WASHINGTON (AP) - Old masters didn't limit themselves to painting grave 
biblical scenes and laughing cavaliers. Some loved doing just fruit and 
flowers, birds and bees. 

As the earliest cherry blossoms bloom in Washington, the National Gallery of 
Art has put together a show emphasizing the work of unfamiliar but 
distinguished flower painters. One is Giovanna Garzoni, whom Gretchen 
Hirschauer, assistant curator of Italian paintings, called ``one of the most 
important female painters in Italian art history.'' 

Lucia Tongiorgi Tornasi of the University of Pisa, co-curator of the show, 
discovered four Garzoni paintings, nearly 400 years old and never exhibited 
before, in private Italian hands. 

At a news conference the curators compared Garzoni with her contemporary in 
the 1600s, Artemisia Gentileschi. Both worked at important European courts 
and won big reputations in their time, but have since been outshone by the 
male competition. 

Gentileschi is the subject of a current novel, a recent New York play and an 
exposition at the Metropolitan Museum of Art. She ``ran with a pretty tough 
crowd,'' said Hirschauer, while Garzoni ``lived a very simple but very 
refined life.'' 

Garzoni stuck to subjects thought appropriate for women: flowers, fruit and 
portraits. She livened her flower paintings with birds and insects - a beetle 
or a carpenter bee - or the reflection of her studio window in a glass vase. 

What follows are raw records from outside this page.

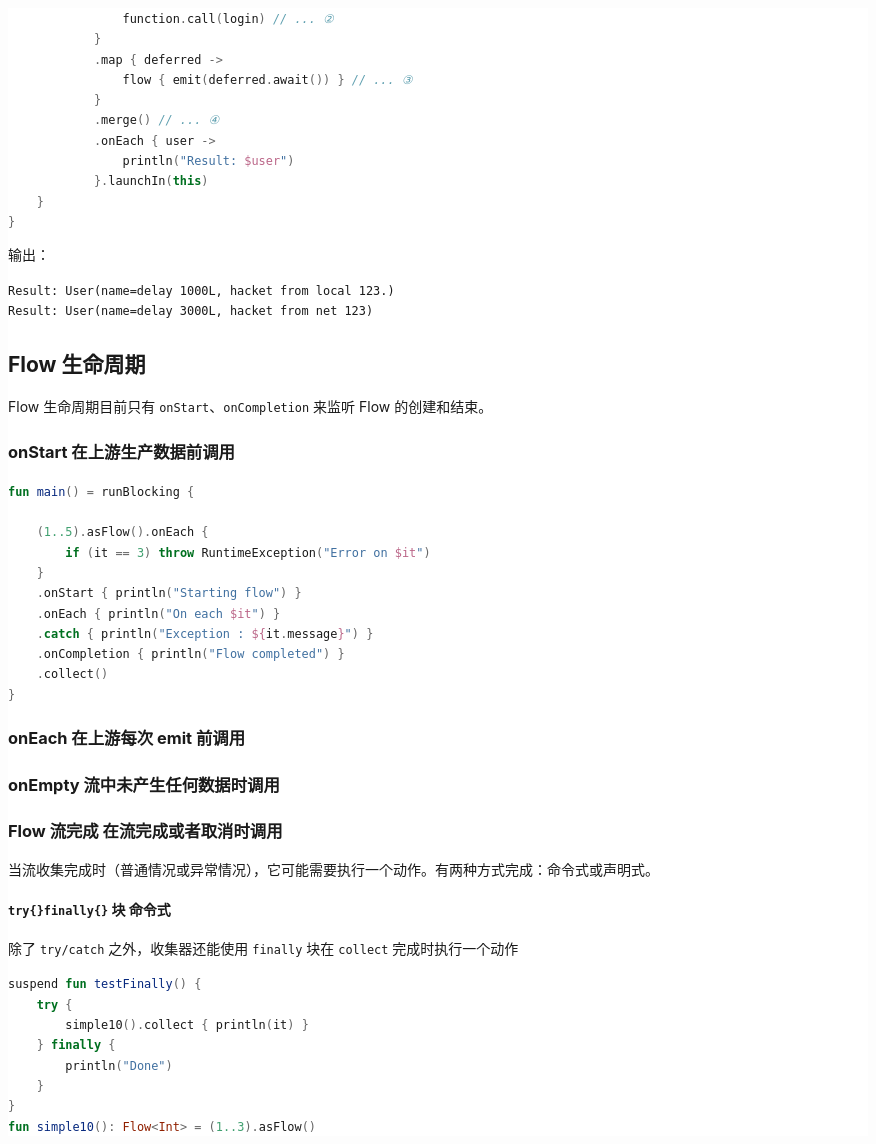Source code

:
 ```kotlin
                function.call(login) // ... ②
            }
            .map { deferred ->
                flow { emit(deferred.await()) } // ... ③
            }
            .merge() // ... ④
            .onEach { user ->
                println("Result: $user")
            }.launchIn(this)
    }
}
```

输出：

```
Result: User(name=delay 1000L, hacket from local 123.)
Result: User(name=delay 3000L, hacket from net 123)
```

## Flow 生命周期

Flow 生命周期目前只有 `onStart`、`onCompletion` 来监听 Flow 的创建和结束。

### onStart 在上游生产数据前调用

```kotlin
fun main() = runBlocking {

    (1..5).asFlow().onEach {
        if (it == 3) throw RuntimeException("Error on $it")
    }
    .onStart { println("Starting flow") }
    .onEach { println("On each $it") }
    .catch { println("Exception : ${it.message}") }
    .onCompletion { println("Flow completed") }
    .collect()
}
```

### onEach 在上游每次 emit 前调用

### onEmpty 流中未产生任何数据时调用

### Flow 流完成 在流完成或者取消时调用

当流收集完成时（普通情况或异常情况），它可能需要执行一个动作。有两种方式完成：命令式或声明式。

#### `try{}finally{}` 块 命令式

除了 `try/catch` 之外，收集器还能使用 `finally` 块在 `collect` 完成时执行一个动作

```kotlin
suspend fun testFinally() {
    try {
        simple10().collect { println(it) }
    } finally {
        println("Done")
    }
}
fun simple10(): Flow<Int> = (1..3).asFlow()
```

Gentileschi chose men's subjects: biblical and historical scenes. She 
depicted strong and aggressive women, like Susanna spurning the elders who 
spied on her bath, and Jewish heroine Judith cutting the throat of enemy 
general Holofernes. 

Opening Sunday, the show, called ``The Flowering of Florence,'' celebrates 
work patronized by the Medici family, who ruled that Italian city and its 
nearby territories for 300 years. Known for their support of the arts, the 
Medici also took an enthusiastic interest in botany, developing Italy's first 
big gardens around their 14 villas. Grand Duke Ferdinando I commissioned a 
Flemish artist, Giusto Utens, to do big semicircular paintings called 
lunettes of all 14. Some are in the show. 

The Medici spent a lot of money on their gardens and wanted painted records 
of them and related subjects. So in addition to the lunettes and Garzoni's 
demure still lifes, they had another artist, Bartolomeo Bembi, depict both a 
160-pound squash grown in the vicinity and another work detailing 115 
varieties of pears, each carefully labeled, in a single painting nearly eight 
feet wide. 

Curator Hirschauer believes many of the pear varieties no longer exist. 

``I can't imagine what a pear called `Goose Beak' tasted like,'' she mused. 

The exhibit will be open, admission free, through May 27.